The Minister said the IMF Executive Board will meet in the first week of December to 2024 to review the SLA and when approved, the country will receive US$360 million bringing the total disbursement under the programme to US$1.992 billion.
He expressed the government’s appreciation to all Ghanaians for their support noting that, “the strong support we have received from the people of Ghana and other key stakeholders have contributed significantly to the great progress we are witnessing”.
On economic performance up to the end of September, Dr Amin Adam noted that the remarkable performance under programme so far, in terms of GDP, social protection measures, Inflation, debt restructuring, fiscal consolidation, efforts at stabilizing the cedi, financial sector stability etc.
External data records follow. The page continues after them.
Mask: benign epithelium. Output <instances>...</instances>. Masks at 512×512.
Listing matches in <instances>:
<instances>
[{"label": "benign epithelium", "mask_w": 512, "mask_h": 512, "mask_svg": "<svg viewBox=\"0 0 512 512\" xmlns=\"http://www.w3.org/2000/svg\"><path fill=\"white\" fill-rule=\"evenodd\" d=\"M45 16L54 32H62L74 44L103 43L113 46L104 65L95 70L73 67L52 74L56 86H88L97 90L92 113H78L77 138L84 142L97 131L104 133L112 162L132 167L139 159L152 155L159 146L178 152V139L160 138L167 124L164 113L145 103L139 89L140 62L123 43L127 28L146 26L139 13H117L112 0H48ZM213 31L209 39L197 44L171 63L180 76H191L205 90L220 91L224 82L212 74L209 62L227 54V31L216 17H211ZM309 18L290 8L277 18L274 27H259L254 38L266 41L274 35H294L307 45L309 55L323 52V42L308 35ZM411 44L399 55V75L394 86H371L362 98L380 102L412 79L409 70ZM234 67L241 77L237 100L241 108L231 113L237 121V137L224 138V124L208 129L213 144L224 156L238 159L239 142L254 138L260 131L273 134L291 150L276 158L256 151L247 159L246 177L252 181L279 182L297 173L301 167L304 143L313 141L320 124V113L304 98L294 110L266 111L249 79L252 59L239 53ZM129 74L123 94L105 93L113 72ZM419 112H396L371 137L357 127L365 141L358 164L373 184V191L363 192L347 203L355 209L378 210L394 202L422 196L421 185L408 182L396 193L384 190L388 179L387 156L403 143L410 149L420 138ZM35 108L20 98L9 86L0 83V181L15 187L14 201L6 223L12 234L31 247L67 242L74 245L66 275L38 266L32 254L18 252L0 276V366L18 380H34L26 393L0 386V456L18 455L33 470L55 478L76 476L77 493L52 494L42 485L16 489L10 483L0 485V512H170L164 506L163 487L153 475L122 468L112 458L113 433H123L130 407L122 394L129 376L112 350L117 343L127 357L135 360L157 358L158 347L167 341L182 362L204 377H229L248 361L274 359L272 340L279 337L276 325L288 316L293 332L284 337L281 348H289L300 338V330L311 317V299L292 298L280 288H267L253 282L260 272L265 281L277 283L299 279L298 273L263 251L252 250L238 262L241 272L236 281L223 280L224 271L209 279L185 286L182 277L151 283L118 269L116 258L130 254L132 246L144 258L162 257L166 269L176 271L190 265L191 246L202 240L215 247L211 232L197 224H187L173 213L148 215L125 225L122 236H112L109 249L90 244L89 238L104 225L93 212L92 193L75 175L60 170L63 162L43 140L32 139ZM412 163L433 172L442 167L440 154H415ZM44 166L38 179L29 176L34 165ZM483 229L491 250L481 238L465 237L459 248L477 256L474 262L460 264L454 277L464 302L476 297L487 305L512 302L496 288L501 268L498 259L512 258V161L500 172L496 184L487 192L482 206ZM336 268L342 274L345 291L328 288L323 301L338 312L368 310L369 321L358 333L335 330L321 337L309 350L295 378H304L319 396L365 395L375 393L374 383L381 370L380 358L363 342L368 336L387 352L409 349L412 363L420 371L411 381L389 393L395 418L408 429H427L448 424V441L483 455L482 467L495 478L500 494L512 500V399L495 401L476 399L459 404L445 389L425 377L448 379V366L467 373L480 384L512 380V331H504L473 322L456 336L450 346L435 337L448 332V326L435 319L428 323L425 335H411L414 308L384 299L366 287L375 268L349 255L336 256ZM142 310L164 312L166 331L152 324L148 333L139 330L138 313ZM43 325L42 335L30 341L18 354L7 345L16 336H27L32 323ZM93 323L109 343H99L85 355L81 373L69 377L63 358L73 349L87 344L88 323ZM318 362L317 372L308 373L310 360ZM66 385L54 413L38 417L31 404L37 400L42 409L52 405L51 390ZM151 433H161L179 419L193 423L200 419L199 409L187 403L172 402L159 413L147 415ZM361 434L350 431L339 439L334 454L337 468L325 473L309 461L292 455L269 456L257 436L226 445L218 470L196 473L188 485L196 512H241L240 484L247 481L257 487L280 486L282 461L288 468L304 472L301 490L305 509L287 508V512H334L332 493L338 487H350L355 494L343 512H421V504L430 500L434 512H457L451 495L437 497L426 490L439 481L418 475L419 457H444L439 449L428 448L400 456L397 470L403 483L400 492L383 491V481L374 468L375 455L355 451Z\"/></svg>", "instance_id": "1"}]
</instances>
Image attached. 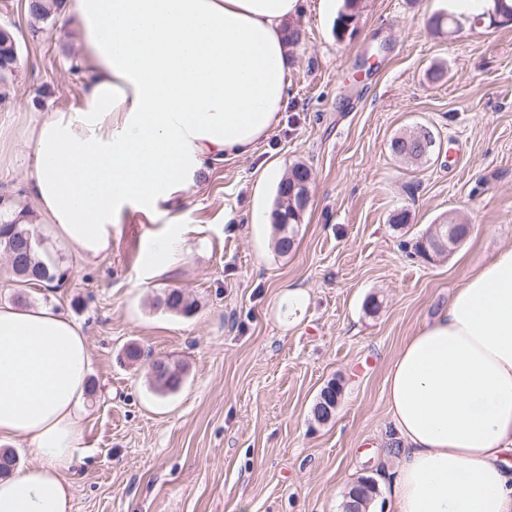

Real GDP growth for the first half of 2024 was 5.8%, significantly higher than the 2.9% average growth the economy recorded in the first half of 2023 and the revised 2024 annual real GDP growth target of 3.1%.
“The 2024 first half-year growth of 5.8% is supported by growth of 4.8% in Q1 and 6.9% in Q2. The growth we have recorded in the first half of 2024 is the highest since the last 5 years,” he noted.
The Minister said Government remain committed to implementing sound fiscal policies, strengthening the financial sector, and restoring confidence in the economy through the successful execution of the IMF-supported PC-PEG.
“Let me assure you that the government is fully committed to fiscal discipline, ensuring that our policies remain focused on sustainability and economic stability, regardless of the electoral cycle.”
On his part, Mr. Stéphane Roudet, IMF Mission Chief for Ghana noted that the programme performance had been generally satisfactory with remarkable progress on debt restructuring, noting that continued implementation of the policy and reform agenda, especially in this election year, is critical to fully restore macroeconomic stability and debt sustainability.
“Discussions with authorities centered on reforms to enhance energy sector sustainability and transparency, as well as policies and reforms to strengthen revenue collections and expenditure controls in the run-up to the December elections. We also discussed efforts to strengthen key social protection programs to protect the most vulnerable from the impact of difficult economic circumstances and ongoing policy adjustment”.
IMF staff met with Dr Mohammed Amin Adam, Finance Minister, Dr Ernest Addison, Governor Bank of Ghana and their officials, as well as representatives from various MDAs. The IMF team also engaged with other stakeholders.